Le grand public se soucie peu des principes du logiciel libre ; il se montre en revanche sensible aux questions de vie privée et de surveillance. À la faveur des scandales qui entachent la réputation des Gafam, il pourrait graduellement adopter les plates-formes et services décentralisés issus du monde « libre », à l’instar de l’« archipélisation » que propose l’association Framasoft pour nouer des partenariats entre structures de natures différentes, du standard ouvert Matrix pour la communication en temps réel sécurisée et décentralisée, ou encore de Nextcloud, solution d’hébergement de fichiers et de collaboration à l’architecture ouverte [12]. Le réalisme commande toutefois de reconnaître que ces solutions, malgré leur succès ponctuel, ne peuvent rivaliser avec l’offre de services quasi infinie proposée par les Gafam.

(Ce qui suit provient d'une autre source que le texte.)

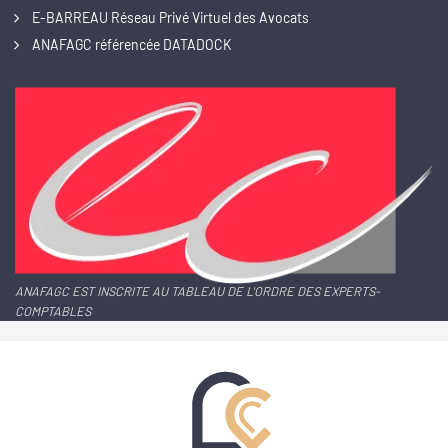
E-BARREAU Réseau Privé Virtuel des Avocats
ANAFAGC référencée DATADOCK
ANAFAGC EST INSCRITE AU TABLEAU DE L'ORDRE DES EXPERTS-
COMPTABLES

Si le combat n’a jamais été équilibré, le statut d’employé de certains développeurs open source dans les grandes entreprises et le discours dominant qui définit l’innovation uniquement en termes d’investissements privés et de start-up paralysent la résistance. Les communautés des « libristes » se sont traditionnellement constituées comme des entités collectives pour répondre à des tentatives d’appropriation de programmes. La situation appelle un large débat en leur sein. Quand Oracle acquiert Sun Microsystems en 2010, l’opération menace certains projets open source soutenus par Sun, et des membres de la communauté décident de constituer une version libre alternative du système de gestion de base de données MySQL, qu’ils rebaptisent alors MariaDB. Mais soustraire ainsi à l’appropriation toute l’infrastructure numérique d’Internet bâtie sur des logiciels libres (tels que Linux, Kubernetes, et plus généralement toute la pile logicielle sur laquelle reposent les clouds commerciaux), et par là même les moteurs de recherche, réseaux sociaux et autres plates-formes de service destinés aux entreprises ou au grand public, n’est guère envisageable sans soutien public.
À rebours de la culture des deux acteurs, il s’agit à présent de connecter le libre et l’État. Dans un contexte d’automatisation et de chômage croissants se posent la question de la reconnaissance des contributions volontaires et celle de l’articulation entre les secteurs coopératifs, étatiques et privés. Les Économistes atterrés et Bernard Stiegler ont par exemple proposé des variantes de « droits communs du travail », qui permettraient à celles et ceux qui contribuent aux communs d’accumuler des droits d’accès à des services sociaux [13]. La communauté du logiciel libre peut-elle se constituer en entité politique qui réfléchit, au-delà du logiciel, sur la société dans son ensemble ? Peut-elle se confronter aux orthodoxies productivistes, au développement infini de la puissance de calcul ? Tout le passé indique le contraire. Son succès, pourtant, en dépend.
Laure Muselli
Mathieu O’Neil
Fred Pailler
Stefano Zacchiroli
Respectivement maîtresse de conférences à Télécom Paris, professeur associé de communication à l’université de Canberra, sociologue au Luxembourg Centre for Contemporary and Digital History, et professeur à Télécom Paris.